What made the work of tracking down ‘The Way’ was the absence of wireless communication. Monitoring hard-wired infrastructure yielded nothing as well. Worldstate was at a loss. A movement that did not build itself on social media or public media was something no-one could monitor. Friend told friend. Books of Holy Scripture were not being printed. That was controlled by the government now. Men like ‘Ransom’ would learn passages and recite them verbally for their pupils in various places. These people would copy them and learn them for themselves, destroying the paper version when it was securely in their own minds. The verses contained in the ‘Notes to Priscilla and Aquilla” would be committed to memory, but the book itself was simply used as a guide to them. Many ‘Priscilla and Aquilla’ groups were meeting now with no visible evidence of that work in hand, simply the knowledge it guided to committed to the heart.
Though various threats and rewards were put forth by Worldstate, the likely fact that Mátyás was a hostage resulted in an effective truce. Local ‘enforcers’ still took it upon themselves to kill followers of ‘The Way,’ but official persecution was at a standstill.
Who wrote the “Notes to Priscilla and Aquilla?” Matyas asked ‘Ransom’ in one of their evening strolls together. He was surprised to be told: “We really don’t know. It is pretty certain that Dr. Greene DIDN’T write it, but it is suspiciously similar to the writings of his wife. She was a gifted novelist among other things, but no-one can be certain. In any case, there was a certain desire that the work be anonymous.
We have been looking at the Letters of Paul and Peter in our formal classes and how modern thinkers want to assign multiple-authorship and such to diminish their importance. All of these thinkers forget that the works were dictated and there was a certain desire of the human author to stand out of the way of the Divine revelation. Though our little guide is certainly NOT Divine in authorship, we see its anonymity as trying to stand out of the way of Divine revelation as well. That is why we use it to guide us to Scripture, then we purposefully discard it as we let Scripture teach us deeper things about itself.
You and ‘Joe’ here are on a path so that you yourself will be the guides… sort of like the book ‘Fahrenheit 451, where the books are banned and the people ‘become’ the books. [1.] That is the purpose of the wretched memorization, for one day you will leave here and carry nothing with you on your person to identify you as one of us.” Joe interjected: “so, will we teach what is inside us or simply answer questions from this reservoir or knowledge? How exactly will our fellow pilgrims be able to use what we have preserved?”

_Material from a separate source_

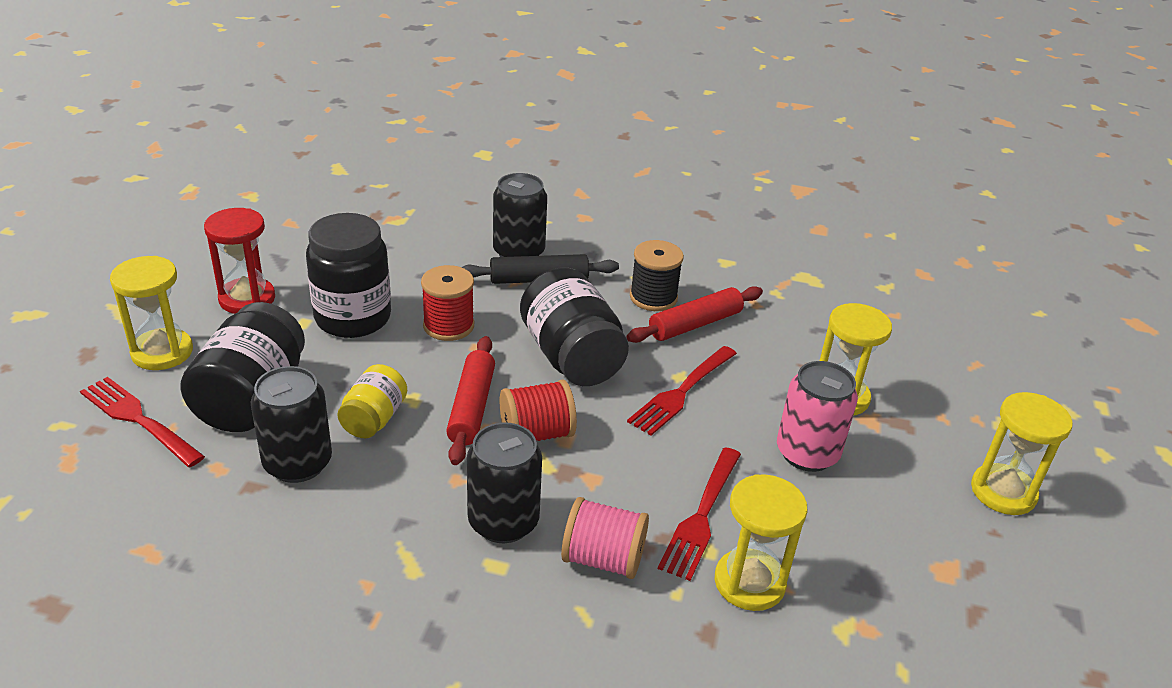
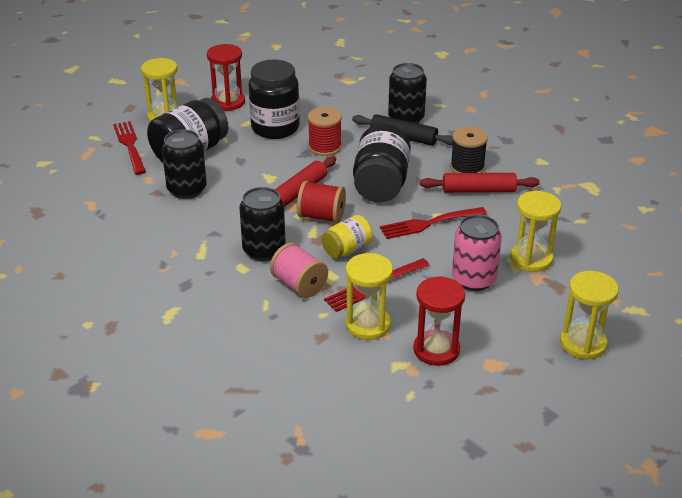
camera: 35 degrees right, 0 degrees up
(374, 419) = (242, 181): yellow jar -> yellow jar (347, 249)
(865, 581) = (436, 350): none -> red hourglass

Ransom’ Answered: “We are purposefully vague about that process because we see it as requiring the direction of that same Spirit that made this knowledge available to us in the first place. If we were to prescribe a method, we might perchance find ourselves unwittingly suppressing a move of that same Spirit. Joe, you and Mátyás are both examples of a conversion that occurred outside of the ‘normal’ way of doing things. I think if you look at your own stories you will discover what I mean.”
Many people never realized that the 'Northern Lights' fashions and cosmetics were actually produced in Big Diomede...
...largely due to a very cosmopolitan advertising strategy.